I don’t think you understood the article. She refuses the ones she can, but USPS simply dumps the packages at her door. There’s no refusing. And she’s being charged $300 for unwanted packages. And she already started donating them. I the end, she’s paying to get rid of somebody else’s stuff.

This is fucked up.

Edit: People, I have no idea why she’s being charged for those packages, I don’t know how USPS works. This is just what’s in the article.

[–] Carighan@lemmy.world 33 points 1 year ago* (last edited 1 year ago) (1 children)

How can she be charged for parcels she did not actually accept? Or is the law quite different over there? As in, how would she be charged, there's no signature of her to agree to pay, say, customs. As she never signed for the parcel.

[–] SlopppyEngineer@lemmy.world 22 points 1 year ago

The law says you are right. UPS ignores this and sends the invoice anyway with some added bullying to pay the outstanding amount. As long as somebody pays and they don't get a letter from a lawyer or they get sued for littering nothing happens.

[–] dan1101@lemm.ee 17 points 1 year ago (1 children)

She likely can't be compelled to pay for the packages. If they are COD it's up to the shipper to get the Cash on Delivery and they are failing in that. Still a big annoyance I'm sure.

[–] ZombieTheZombieCat@lemm.ee 1 points 1 year ago (1 children)

She probably has her credit card info on Amazon and the seller got it and has been automatically charging her. It's harder and takes longer to get charges reversed than to just not respond to a bill in the mail

[–] dan1101@lemm.ee 1 points 1 year ago

The article didn't mention that her card has been getting charged, that would be much worse.

She believes that Amazon sellers stole her information from a dormant Amazon account and are using her name and home address as an easy way to get rid of unwanted return items that sellers either cannot afford to store or do not wish to store. The Better Business Bureau (BBB) told CBC that it sounded like a vendor-return scheme that's common in the US but rarer in Canada, where foreign sellers dodge fees associated with storing and shipping return items by sending the items anywhere but their own addresses.

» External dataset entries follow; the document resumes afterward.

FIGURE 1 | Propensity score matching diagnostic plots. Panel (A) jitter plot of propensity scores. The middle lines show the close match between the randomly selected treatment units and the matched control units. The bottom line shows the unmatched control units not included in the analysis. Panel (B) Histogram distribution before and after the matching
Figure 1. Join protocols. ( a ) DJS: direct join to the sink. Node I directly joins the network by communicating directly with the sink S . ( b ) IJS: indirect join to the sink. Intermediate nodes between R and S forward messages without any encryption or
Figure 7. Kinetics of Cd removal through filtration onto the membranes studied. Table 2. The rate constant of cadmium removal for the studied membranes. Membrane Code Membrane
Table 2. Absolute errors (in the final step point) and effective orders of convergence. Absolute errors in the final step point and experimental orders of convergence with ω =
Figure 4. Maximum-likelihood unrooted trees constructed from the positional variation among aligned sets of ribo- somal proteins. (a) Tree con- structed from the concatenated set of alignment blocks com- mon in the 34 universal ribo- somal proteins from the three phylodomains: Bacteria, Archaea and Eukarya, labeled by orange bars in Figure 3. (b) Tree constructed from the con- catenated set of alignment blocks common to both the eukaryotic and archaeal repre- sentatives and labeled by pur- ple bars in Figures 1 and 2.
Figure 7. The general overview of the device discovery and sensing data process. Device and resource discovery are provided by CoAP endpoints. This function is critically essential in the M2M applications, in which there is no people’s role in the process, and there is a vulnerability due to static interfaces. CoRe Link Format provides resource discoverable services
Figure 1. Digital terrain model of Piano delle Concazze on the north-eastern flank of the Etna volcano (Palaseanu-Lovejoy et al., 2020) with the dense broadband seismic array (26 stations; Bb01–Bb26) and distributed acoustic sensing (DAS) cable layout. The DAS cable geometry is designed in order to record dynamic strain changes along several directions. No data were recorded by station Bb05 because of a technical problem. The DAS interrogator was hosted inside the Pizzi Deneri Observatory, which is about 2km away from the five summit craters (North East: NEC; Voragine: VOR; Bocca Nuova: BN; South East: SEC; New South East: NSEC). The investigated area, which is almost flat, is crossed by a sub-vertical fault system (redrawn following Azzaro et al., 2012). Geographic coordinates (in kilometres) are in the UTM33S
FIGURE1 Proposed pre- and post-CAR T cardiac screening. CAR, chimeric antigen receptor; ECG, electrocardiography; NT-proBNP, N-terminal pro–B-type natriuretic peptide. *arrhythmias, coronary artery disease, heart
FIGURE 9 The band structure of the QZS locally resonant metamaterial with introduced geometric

[–] ATDA@lemmy.world 12 points 1 year ago* (last edited 1 year ago) (1 children)

Oh I see they're abandoning the packages. So what's she had to pay then? I guess I don't understand was she sent to collections? The whole point of CoD is the carrier has package as collateral so...?

Even still if ups refused to resolve the issue I'd let them sue me and get it thrown out in time.

[–] Anomander@kbin.social 27 points 1 year ago (1 children)

UPS is being UPS here.

They're abandoning packages, then sending her a bill for COD as if she accepted the package but didn't pay.

The fact that if she digs in and fights it she can eventually dispute each charge is somewhat separate from UPS and their collections contractors harassing her about the 'debt', or the new packages that keep showing up.

[–] SlopppyEngineer@lemmy.world 5 points 1 year ago (1 children)

Better to have a lawyer send them a letter she will sue for littering and fraud otherwise nothing happens

[–] FaceDeer@kbin.social 2 points 1 year ago

Involving a lawyer will instantly cost her more than all the delivery charges combined.